Not so long ago, we were kids. And we were expensive.
It doesn’t take long to realize just how our parents spent a good deal of their blood, sweat and tears on us. They fed us, they clothed us, they loved us. They paid for the violin lessons, the soccer tournaments and the tuition, not to mention the diapers, babysitters and baby formula. They gave us everything that we needed and more, because that’s what parents do. The cost of raising kids like us is huge, no matter where you’re from, but they wouldn’t have it any other way.
We might take it for granted, then, that our state and national governments would acknowledge these costs and create tax policies to help families afford child care, college tuition and everything else that makes us so expensive. And why wouldn’t they? Children are good for society, and families do everything they can to raise them into productive citizens. They are the future doctors, teachers and pizza-makers. They are the inventors of the next big thing, the ones who will continue to make the world go around. To support parents in this important endeavor of raising children, it would be sensible that the tax code takes these extra costs into account.
Yet compared to other states and countries, Connecticut — progressive, good-government Connecticut — doesn’t do that well. Currently, the federal tax code has four family-friendly policies: the earned income tax credit, the child tax credit, the child and dependent care credit and the dependent exemption. Nearly every state with an income tax has some combination of these family-friendly tax policies, while Connecticut only has one that narrowly benefits our poorest residents. In fact, a family with 3 children making $60,000 a year owes the same amount in state taxes as a family making that same amount but with no children. For a middle-class family in Connecticut, the tax code does not do much to encourage childrearing.
If Connecticut is serious about supporting families raising kids, it’s time that its tax code reflected that commitment. Right now, the state should consider implementing:
1. A state child tax credit as New York has done so successfully. Modeled after the federal child tax credit, New York’s credit reduces the tax bill of over 1.5 million families. Since it’s refundable, New York’s credit benefits lower income families who may owe little in income taxes (but much more in payroll, sales, and property taxes).

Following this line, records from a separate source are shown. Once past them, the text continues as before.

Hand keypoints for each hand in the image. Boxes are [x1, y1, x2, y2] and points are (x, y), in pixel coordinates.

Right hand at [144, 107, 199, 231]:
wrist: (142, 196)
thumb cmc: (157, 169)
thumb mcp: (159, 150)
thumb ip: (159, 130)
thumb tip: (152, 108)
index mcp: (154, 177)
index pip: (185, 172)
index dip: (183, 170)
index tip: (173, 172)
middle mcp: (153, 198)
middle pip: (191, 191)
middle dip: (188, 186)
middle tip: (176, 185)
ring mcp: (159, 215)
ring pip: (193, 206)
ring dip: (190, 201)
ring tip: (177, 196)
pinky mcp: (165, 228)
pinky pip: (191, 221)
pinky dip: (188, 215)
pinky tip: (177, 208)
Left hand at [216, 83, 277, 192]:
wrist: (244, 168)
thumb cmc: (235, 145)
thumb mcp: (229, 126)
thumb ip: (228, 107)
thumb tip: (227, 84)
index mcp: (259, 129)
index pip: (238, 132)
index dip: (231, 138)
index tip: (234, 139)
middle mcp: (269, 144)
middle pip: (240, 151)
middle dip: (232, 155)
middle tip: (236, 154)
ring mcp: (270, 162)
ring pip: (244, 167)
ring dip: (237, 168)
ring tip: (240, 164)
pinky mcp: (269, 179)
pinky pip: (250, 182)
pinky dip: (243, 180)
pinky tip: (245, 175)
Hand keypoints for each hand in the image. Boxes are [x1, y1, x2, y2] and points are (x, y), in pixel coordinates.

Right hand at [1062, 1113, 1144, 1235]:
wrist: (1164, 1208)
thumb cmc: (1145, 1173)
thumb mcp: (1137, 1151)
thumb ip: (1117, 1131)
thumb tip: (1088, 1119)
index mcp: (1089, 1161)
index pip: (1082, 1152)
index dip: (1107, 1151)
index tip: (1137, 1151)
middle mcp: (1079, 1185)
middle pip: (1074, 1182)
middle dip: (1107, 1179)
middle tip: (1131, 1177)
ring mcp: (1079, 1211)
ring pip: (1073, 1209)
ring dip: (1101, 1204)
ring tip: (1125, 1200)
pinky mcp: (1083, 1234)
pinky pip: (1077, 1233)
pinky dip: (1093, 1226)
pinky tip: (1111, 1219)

2. A child and dependent care tax credit for childcare expenses like existing ones in half of our states. This credit helps pay for essential services such as preschool.
3. A dependent exemption that virtually every other state with an income tax already implemented years ago.
Other countries have also recognized just how important it is to support families raising kids. Canada provides a generous, family-friendly tax policy in both its federal and provincial tax codes. The Canada Child Tax Benefit (CCTB) is a tax-free monthly payment made to eligible families and has been adopted throughout the Canadian provinces and territories. Other countries — like the United Kingdom, Australia and Ireland — also provide a child credit, a childcare credit or a combination of both.
It’s time for Connecticut to catch up. Like other states, Connecticut has taken the right step in adopting its own earned income tax credit (EITC). But the EITC only benefits low-income working parents, leaving out many middle-income parents who are also struggling to make ends meet while raising children. In a place like Connecticut, with one of the oldest and slowest-growing populations in the country, helping families raise kids is a no-brainer. All those violin lessons don’t come free, and neither does a high-quality preschool education or college tuition. But everyone in society benefits when kids get a strong, smart start. Other states and countries have recognized this; it’s time that Connecticut did the same.